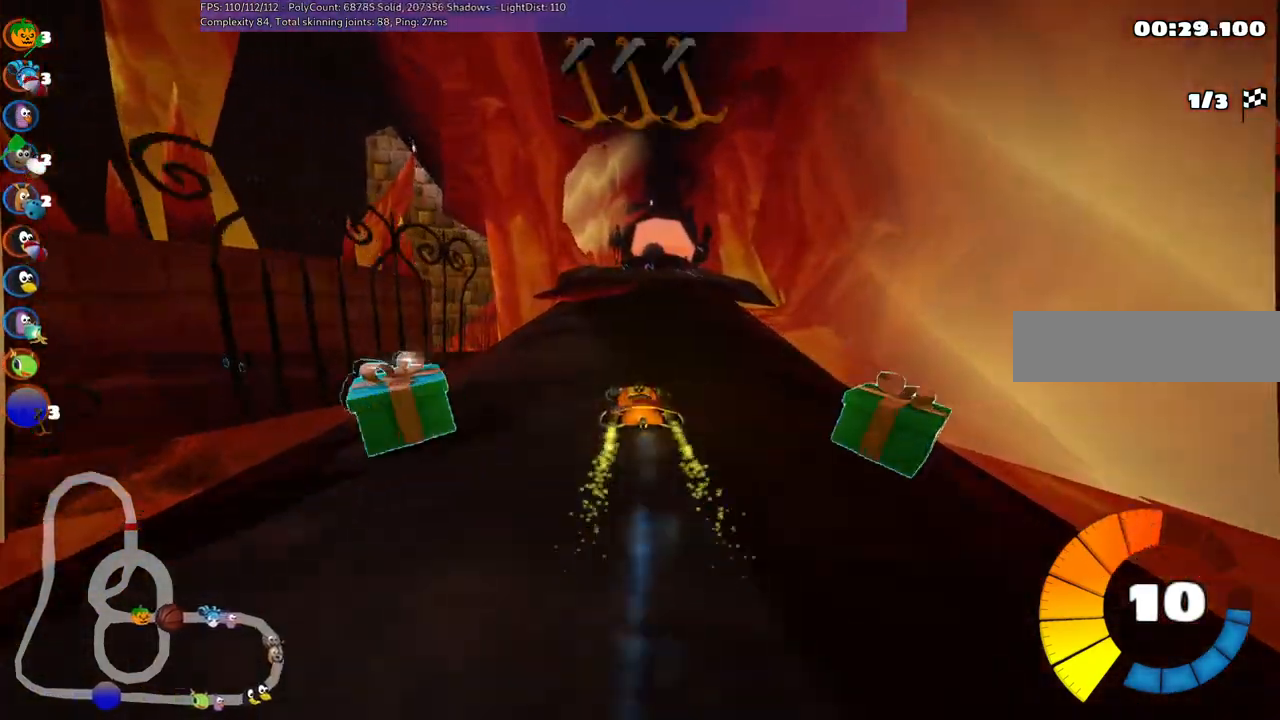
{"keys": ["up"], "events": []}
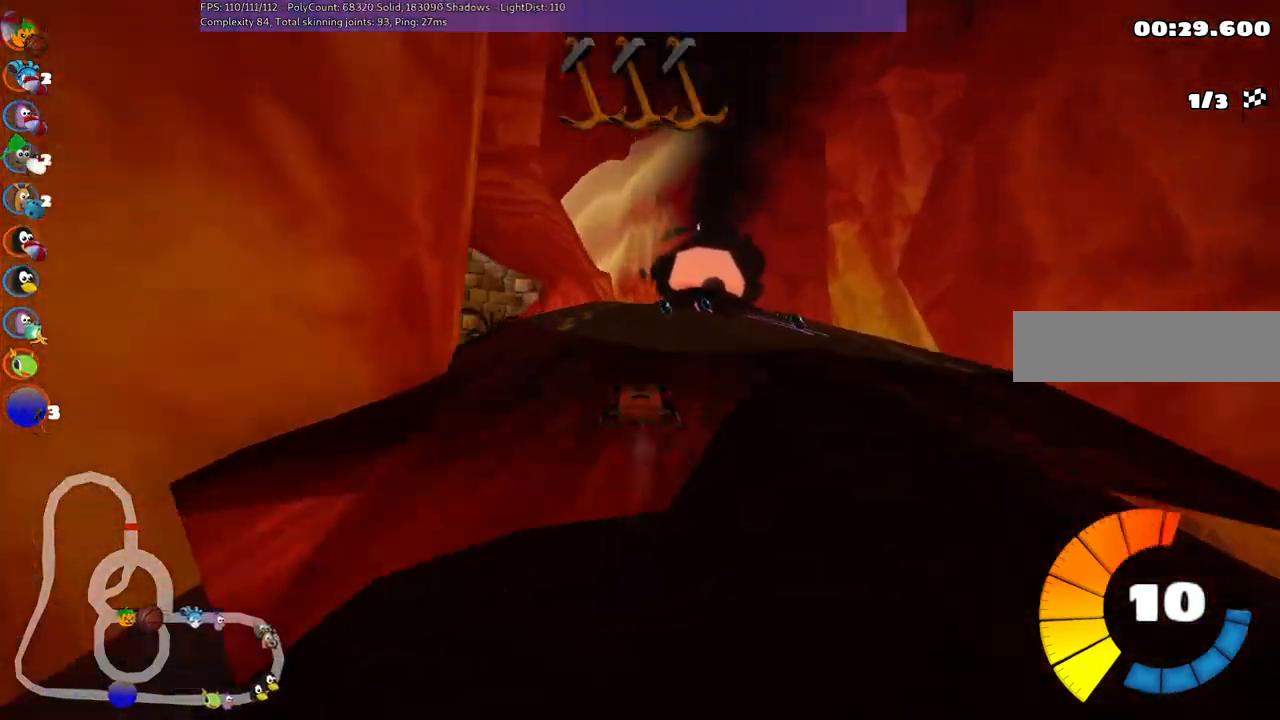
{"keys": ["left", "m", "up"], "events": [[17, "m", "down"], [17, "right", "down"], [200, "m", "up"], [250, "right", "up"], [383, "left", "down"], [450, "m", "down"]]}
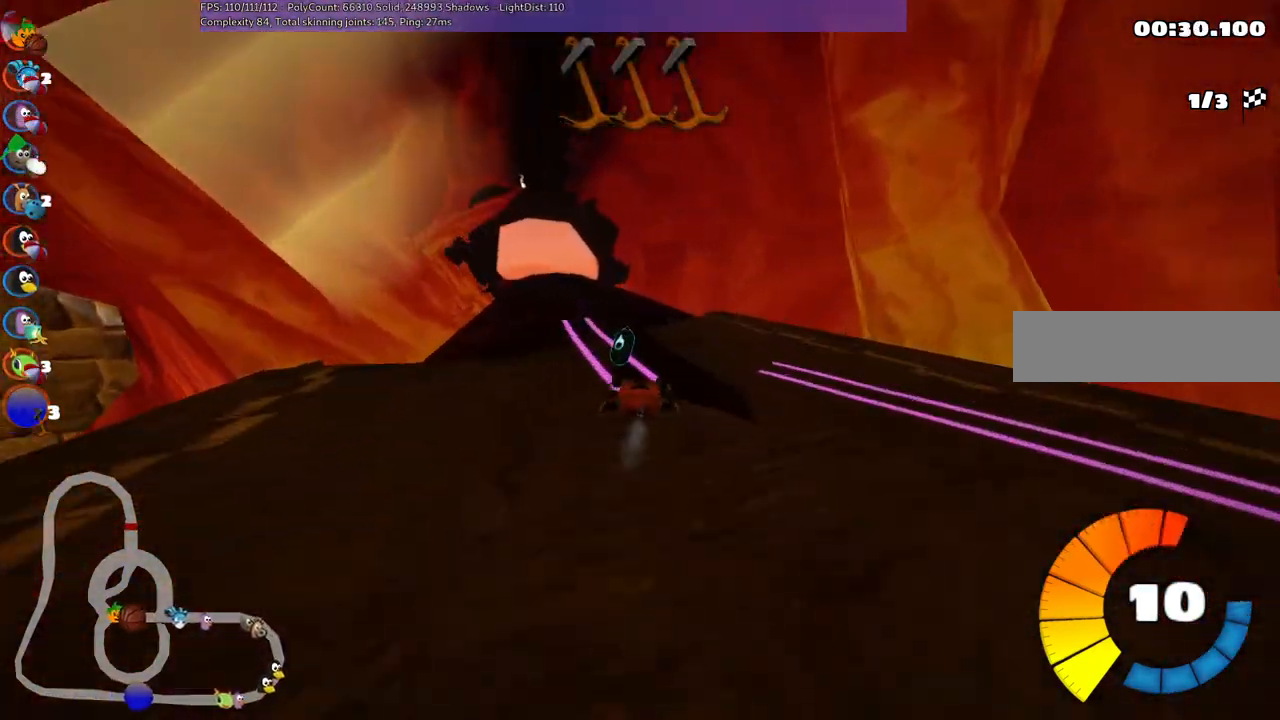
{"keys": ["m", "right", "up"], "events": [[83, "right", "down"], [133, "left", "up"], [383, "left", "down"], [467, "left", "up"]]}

┄┄┄┄┄┄┄┄┄┄┄┄┄┄┄┄┄┄┄┄

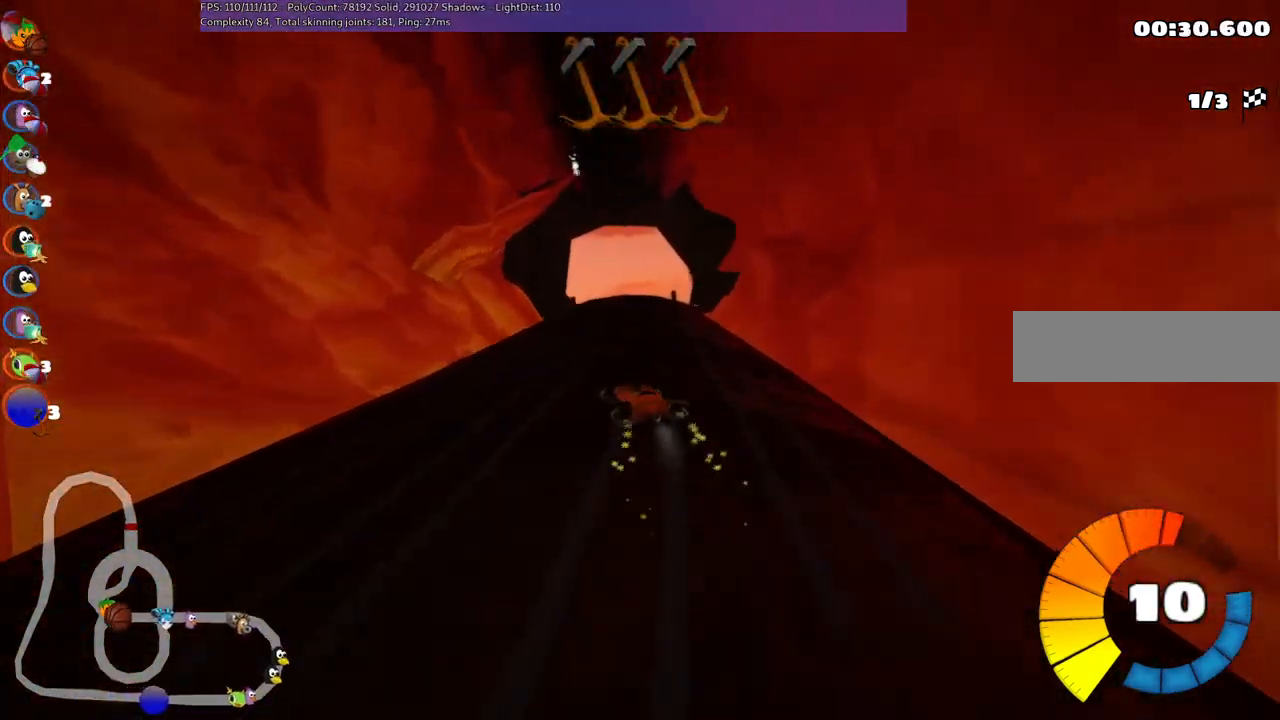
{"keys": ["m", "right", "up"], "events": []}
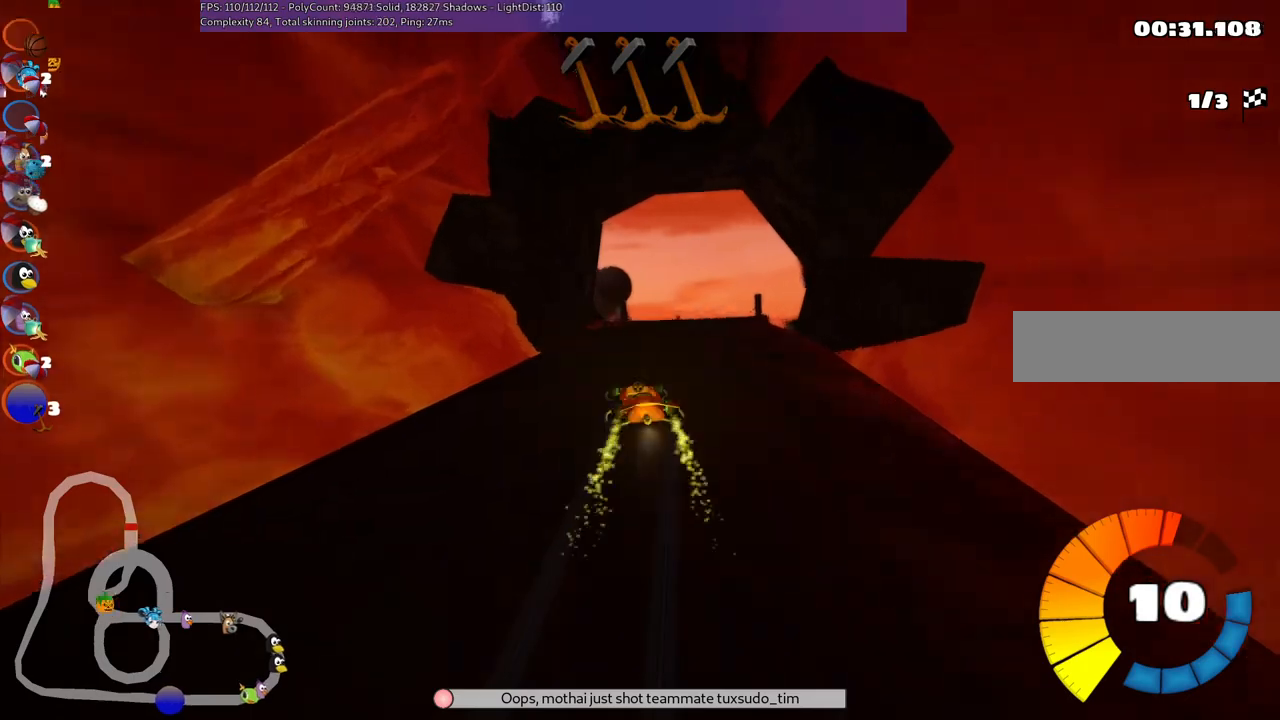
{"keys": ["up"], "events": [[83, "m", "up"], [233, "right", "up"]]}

┄┄┄┄┄┄┄┄┄┄┄┄┄┄┄┄┄┄┄┄

- **PROBLEM TO WORK ON**
Reproduce every line from the preceding data in which the word "right" can be found.

- **RESPONSE TO THE EXERCISE**
{"keys": ["left", "m", "up"], "events": [[17, "m", "down"], [17, "right", "down"], [200, "m", "up"], [250, "right", "up"], [383, "left", "down"], [450, "m", "down"]]}
{"keys": ["m", "right", "up"], "events": [[83, "right", "down"], [133, "left", "up"], [383, "left", "down"], [467, "left", "up"]]}
{"keys": ["m", "right", "up"], "events": []}
{"keys": ["up"], "events": [[83, "m", "up"], [233, "right", "up"]]}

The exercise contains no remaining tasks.